La curieuse gravure qui accompagne cet article, extraite du bel ouvrage de Paul Lacroix, la Vie militaire et religieuse au moyen âge (Firmin Didot, éditeur), représente les chevaliers du Saint-Esprit traversant la cour du palais de Fontainebleau et se rendant à la chapelle pour la réception de nouveaux chevaliers faite par Louis XIII.




Elle est d'Abraham Bosse, graveur sur bois de cette époque, et par conséquent offre un caractère incontestable d'authenticité.
Voici l'explication de la légende:
La lettre A désigne la porte où les chevaliers sortirent, en cheminant le long de la terrasse marquée B, pour entrer à la porte marquée C et de là au lieu où ils furent fait chevaliers.
La lettre D indique les trompettes qui marchaient en tête
E les tambours.
F les fifre et les hautbois.
G quatre hérauts d'arme marchent deux à deux.
H le roi d'armes de France marchant seul.
I le sieur Bourgneuf, huissier de l'ordre, marchant seul.
K le sieur Dupont, héraut de l'ordre, marchant seul.
L trois officiers de l'ordre ensemble: MM d'Alchins, prévôt et maître des cérémonies; Bouthillier, grand trésorier, et Duret-Chevry, secrétaire.
M de Bullion, garde des sceaux de l'ordre, marchant seul.
N les chevaliers novices, marchant chacun à son rang, deux à deux.
O les commandeurs, marchant aussi deux à deux, chacun à son rang.
P le roi Louis XIII marchant seul.
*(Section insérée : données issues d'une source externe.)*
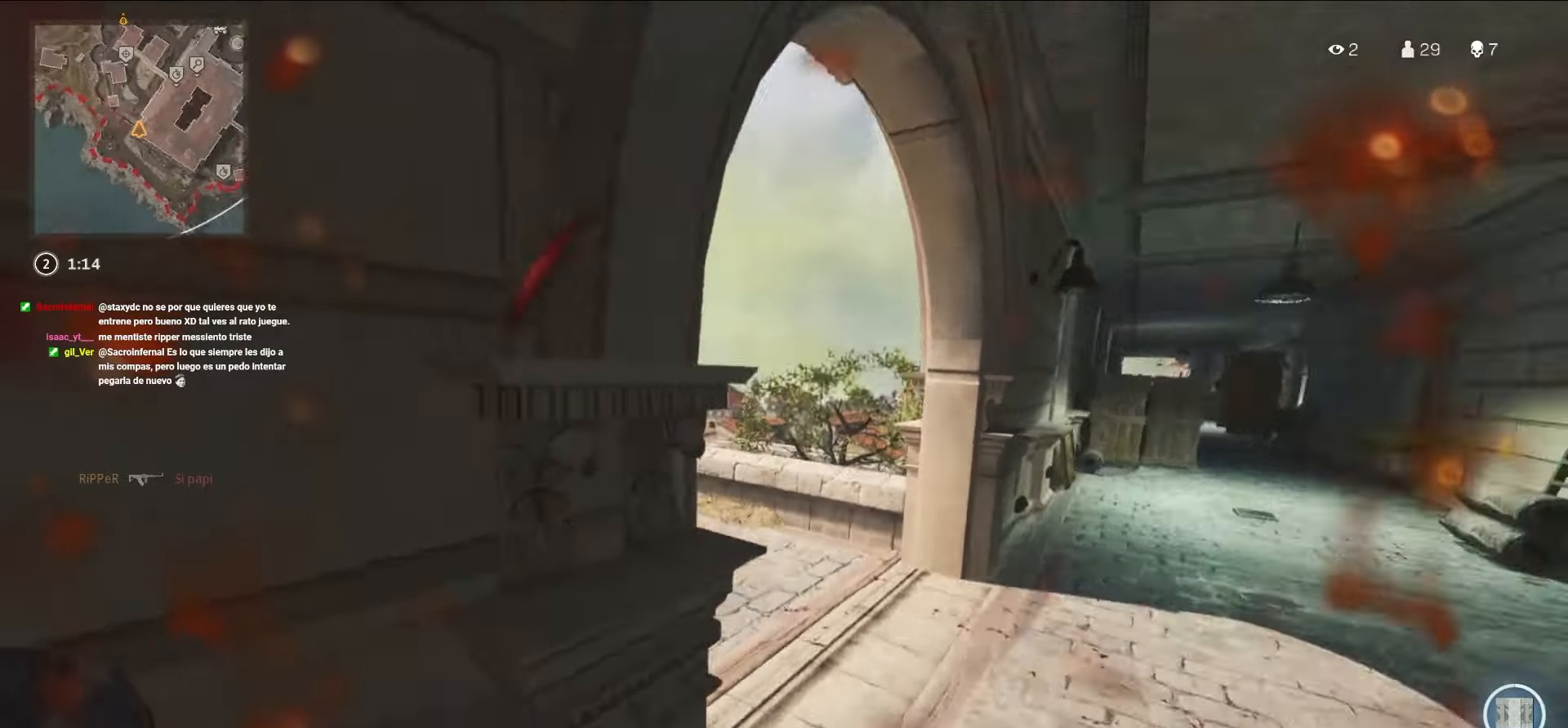
{"buttons": [], "left_stick": "down-left", "right_stick": "center", "events": [[150, "right_stick", "center"], [284, "left_stick", "center"], [367, "left_stick", "down-left"]]}
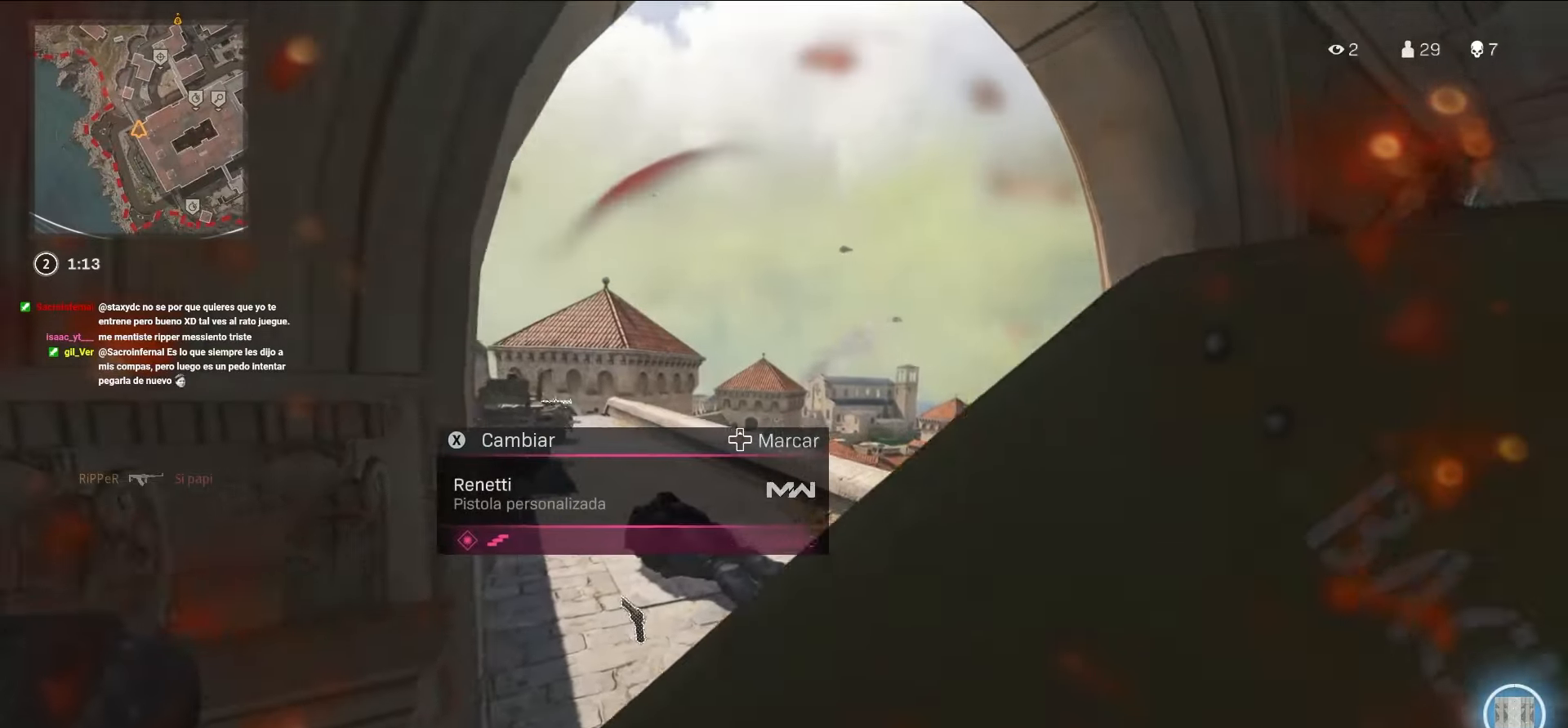
{"buttons": [], "left_stick": "up", "right_stick": "center", "events": [[84, "left_stick", "down"], [334, "right_stick", "right"], [350, "left_stick", "up"], [400, "right_stick", "center"]]}
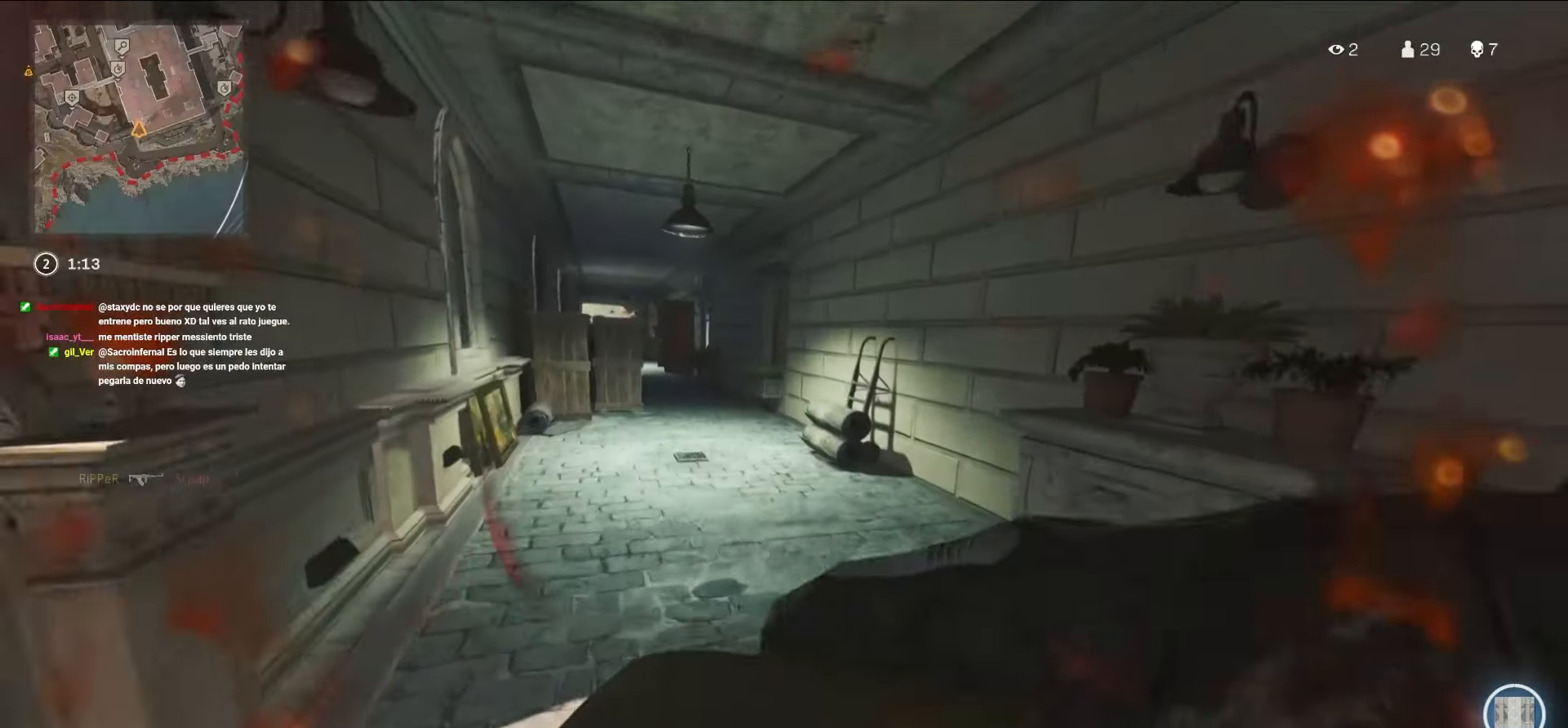
{"buttons": [], "left_stick": "right", "right_stick": "left", "events": [[284, "CIRCLE", "down"], [284, "right_stick", "left"], [317, "CIRCLE", "up"], [400, "left_stick", "right"]]}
La queue de son manteau est portée par le marquis de Gesvres; derrière sa Majesté, le cardinal de Richelieu seul, derrière lui un aumônier qui porte sa queue.
Cet ordre, qui comprenait de droit le roi, les princes de sang, quatre cardinaux, quatre archevêques, quatre évêques, et dont tous les membres jouissaient d'une pension de trois mille livres, a disparu en 1789, ainsi que l'ordre de Saint-Louis et l'ordre du mérite militaire, les seuls qui aient été crées après lui.

                                                                                                           Adrien Desprez.

Le Musée universel, revue illustrée hebdomadaire, premier semestre 1874.